-- Selection start --

Here's some stuff I've built. Email me if you're especially interested in some of them, if you need more detailed information, or if you build a similar device for yourself.
I built a magnetometer using a Honeywell HMC1002 dual-axis magnetoresistive sensor. An LM324 quad op-amp was used in a magnetic feedback circuit (feeding into the offset-pins of the HMC1002) to amplify the signal, which was digitized by an Analog Devices AD974 A/D-converter (a 4-channel, 16-bit, 220 kSPS direct-conversion device, total overkill for this application), which interfaced with the parallel port of an old 486 laptop. Data was read as fast as the parallel port could serve it, and 1-minute averages were calculated and stored for later use by Gnuplot.
This circuit is very linear with respect to the magnetic field, and extremely sensitive. It is also extremely sensitive to temperature fluctuations, so just opening my front door in winter time looks like a tremendous geomagnetic storm. Also no set/reset circuit is implemented, which really should be done to maintain the sensitivity of the magnetoresistive sensors over time. I'll try to find time to do that, and to rebuild the analog section to make it less temperature sensitive.
For the time being, here are some sample magnetograms measured with the above circuit.
|I built this simple, stupid, ugly and extremely heavy equatorial platform for Pollux's 200 mm Skyliner telescope. It is made of particle board, stands on four adjustable feet (hockey pucks stuck onto lengths of threaded rod) and uses a stepper motor to slowly turn the telescope as the Earth rotates. The stepper itself turns a threaded rod held in place with ball bearings, and it is coupled to a strip of polystyrene with matching hot-embossed teeth, bolted to the side of the round particle board disc.
|The hand control unit is housed in the chassis of an old AUI–10base2 Ethernet transceiver, and it has an on/off switch and pushbutton switches for slewing forward or backward. Here is the schematic and here is the firmware for the PIC16F84 microcontroller, which does all the heavy lifting.
|I had modified a bunch of "MD80" or "MiniDV" toy video cameras from eBay for external microprocessor control, for use onboard amateur rockets. I later used one in a DIY deep water camera that uses pressure equalization to take the camera down to almost 50 meters' depth, with no intrinsic limit to maximum depth at all!
I built a dedicated "Transmit Request" switch into the VersaTuner,
which interfaces to the ACC port on the back panel of the Yaesu
The ACC port is a standard 3.5 mm stereo jack, and it accepts a
negative-going ALC (automatic level control) signal on its tip
connection to allow an external device to limit the output power.
There is also a transmit-request signal on the ring connection,
which when grounded causes the radio to transmit a carrier for tuning purposes.
The sleeve is, of course, ground. I built a circuit which produces
an adjustable negative voltage (to set the transmit power) and activates
the transmit request on the radio. The switch also has a bright LED so
I can't leave it transmitting by mistake.

-- Selection end --

Exercise set:
- A) According to the projects page, which microcontroller runs the firmware for the telescope platform's hand control unit?
- B) Using the projects page, explain why opening the front door in winter shows up in the magnetometer data as what looks like a tremendous geomagnetic storm.

-- Records shown start --

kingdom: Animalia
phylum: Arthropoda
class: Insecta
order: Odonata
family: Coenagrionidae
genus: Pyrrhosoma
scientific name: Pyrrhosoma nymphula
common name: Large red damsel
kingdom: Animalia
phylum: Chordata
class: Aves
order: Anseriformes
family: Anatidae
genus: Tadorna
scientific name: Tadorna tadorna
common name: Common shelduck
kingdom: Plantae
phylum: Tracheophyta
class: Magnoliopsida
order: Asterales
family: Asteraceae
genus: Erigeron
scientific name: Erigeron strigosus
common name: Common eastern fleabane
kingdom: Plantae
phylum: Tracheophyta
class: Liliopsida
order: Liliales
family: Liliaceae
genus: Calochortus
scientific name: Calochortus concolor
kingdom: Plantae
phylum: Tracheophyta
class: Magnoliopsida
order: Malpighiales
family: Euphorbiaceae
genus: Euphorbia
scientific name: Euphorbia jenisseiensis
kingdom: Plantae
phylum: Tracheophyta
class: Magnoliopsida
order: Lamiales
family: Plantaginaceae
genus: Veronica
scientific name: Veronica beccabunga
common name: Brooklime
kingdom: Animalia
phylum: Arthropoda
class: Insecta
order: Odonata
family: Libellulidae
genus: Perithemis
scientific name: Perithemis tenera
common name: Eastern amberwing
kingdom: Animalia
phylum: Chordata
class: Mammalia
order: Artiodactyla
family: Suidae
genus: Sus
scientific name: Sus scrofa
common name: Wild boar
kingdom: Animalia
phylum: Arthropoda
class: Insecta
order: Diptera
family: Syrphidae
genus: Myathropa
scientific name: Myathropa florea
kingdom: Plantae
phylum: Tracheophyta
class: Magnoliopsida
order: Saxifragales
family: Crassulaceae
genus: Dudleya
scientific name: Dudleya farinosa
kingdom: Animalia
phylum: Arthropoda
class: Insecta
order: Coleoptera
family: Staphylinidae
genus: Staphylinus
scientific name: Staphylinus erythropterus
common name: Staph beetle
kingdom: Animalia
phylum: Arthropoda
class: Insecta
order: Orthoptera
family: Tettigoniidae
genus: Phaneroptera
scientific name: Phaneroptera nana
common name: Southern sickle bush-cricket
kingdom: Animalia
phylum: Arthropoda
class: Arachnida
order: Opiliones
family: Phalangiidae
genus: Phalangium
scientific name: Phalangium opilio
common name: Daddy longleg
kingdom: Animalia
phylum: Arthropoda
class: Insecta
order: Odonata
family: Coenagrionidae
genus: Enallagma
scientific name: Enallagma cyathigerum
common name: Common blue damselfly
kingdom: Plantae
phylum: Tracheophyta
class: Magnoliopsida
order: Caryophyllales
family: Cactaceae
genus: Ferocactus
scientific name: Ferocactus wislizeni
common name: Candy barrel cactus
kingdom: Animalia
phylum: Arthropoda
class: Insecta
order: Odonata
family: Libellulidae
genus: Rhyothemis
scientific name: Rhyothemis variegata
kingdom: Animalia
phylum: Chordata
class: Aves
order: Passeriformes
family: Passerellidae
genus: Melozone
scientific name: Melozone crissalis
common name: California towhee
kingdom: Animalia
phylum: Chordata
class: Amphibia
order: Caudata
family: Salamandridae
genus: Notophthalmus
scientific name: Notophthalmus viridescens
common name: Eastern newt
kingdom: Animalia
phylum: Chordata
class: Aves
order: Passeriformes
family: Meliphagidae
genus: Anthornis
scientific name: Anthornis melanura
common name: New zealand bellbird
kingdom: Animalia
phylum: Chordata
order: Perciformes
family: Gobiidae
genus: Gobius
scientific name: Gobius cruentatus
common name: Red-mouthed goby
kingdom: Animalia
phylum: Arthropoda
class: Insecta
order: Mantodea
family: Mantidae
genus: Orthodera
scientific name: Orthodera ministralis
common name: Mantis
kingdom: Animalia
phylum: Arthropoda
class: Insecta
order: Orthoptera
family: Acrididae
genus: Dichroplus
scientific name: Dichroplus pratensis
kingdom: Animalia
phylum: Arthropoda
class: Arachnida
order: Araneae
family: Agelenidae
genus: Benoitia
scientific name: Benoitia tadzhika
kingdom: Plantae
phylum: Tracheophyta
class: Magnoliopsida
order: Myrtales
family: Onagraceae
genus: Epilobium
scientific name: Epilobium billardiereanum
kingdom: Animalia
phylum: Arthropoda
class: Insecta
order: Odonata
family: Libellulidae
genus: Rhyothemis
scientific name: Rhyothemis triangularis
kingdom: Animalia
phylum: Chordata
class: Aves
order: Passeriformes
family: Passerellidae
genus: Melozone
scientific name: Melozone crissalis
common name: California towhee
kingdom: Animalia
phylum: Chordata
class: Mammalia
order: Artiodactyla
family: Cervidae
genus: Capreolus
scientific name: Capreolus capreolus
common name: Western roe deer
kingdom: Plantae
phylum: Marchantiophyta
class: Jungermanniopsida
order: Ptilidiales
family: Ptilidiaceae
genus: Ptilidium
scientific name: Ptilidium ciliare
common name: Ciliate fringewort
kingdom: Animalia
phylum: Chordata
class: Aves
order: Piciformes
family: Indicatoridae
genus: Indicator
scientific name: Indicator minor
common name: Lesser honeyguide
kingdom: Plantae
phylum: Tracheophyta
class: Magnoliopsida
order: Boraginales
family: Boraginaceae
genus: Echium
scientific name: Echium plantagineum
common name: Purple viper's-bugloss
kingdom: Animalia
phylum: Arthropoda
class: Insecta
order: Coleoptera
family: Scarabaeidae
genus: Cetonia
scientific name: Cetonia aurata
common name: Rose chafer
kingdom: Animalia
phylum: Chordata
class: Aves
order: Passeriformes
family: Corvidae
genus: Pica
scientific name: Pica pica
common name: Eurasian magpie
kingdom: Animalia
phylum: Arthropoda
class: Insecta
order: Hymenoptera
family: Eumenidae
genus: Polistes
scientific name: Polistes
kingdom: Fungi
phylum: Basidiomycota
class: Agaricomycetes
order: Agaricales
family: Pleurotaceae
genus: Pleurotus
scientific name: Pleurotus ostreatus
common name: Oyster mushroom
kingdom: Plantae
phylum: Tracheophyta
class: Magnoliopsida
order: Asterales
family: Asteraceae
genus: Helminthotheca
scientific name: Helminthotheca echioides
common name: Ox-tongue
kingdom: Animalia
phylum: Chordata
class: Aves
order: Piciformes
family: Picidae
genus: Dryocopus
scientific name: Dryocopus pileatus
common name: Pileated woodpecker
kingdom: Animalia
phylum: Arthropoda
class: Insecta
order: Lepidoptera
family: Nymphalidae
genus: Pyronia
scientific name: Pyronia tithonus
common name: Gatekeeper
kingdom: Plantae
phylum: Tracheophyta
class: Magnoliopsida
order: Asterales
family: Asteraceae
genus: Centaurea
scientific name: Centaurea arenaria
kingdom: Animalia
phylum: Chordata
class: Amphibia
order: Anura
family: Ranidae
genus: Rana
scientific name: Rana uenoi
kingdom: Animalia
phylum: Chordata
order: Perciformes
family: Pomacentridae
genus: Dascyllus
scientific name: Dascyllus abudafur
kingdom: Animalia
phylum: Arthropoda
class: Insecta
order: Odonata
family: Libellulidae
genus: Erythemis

-- Records shown end --

Task responses:
- A) A PIC16F84 microcontroller.

- B) Besides being extremely sensitive to the magnetic field, the magnetometer circuit is also extremely sensitive to temperature fluctuations. The change in temperature from opening the door in winter therefore produces a large signal that looks like a geomagnetic storm.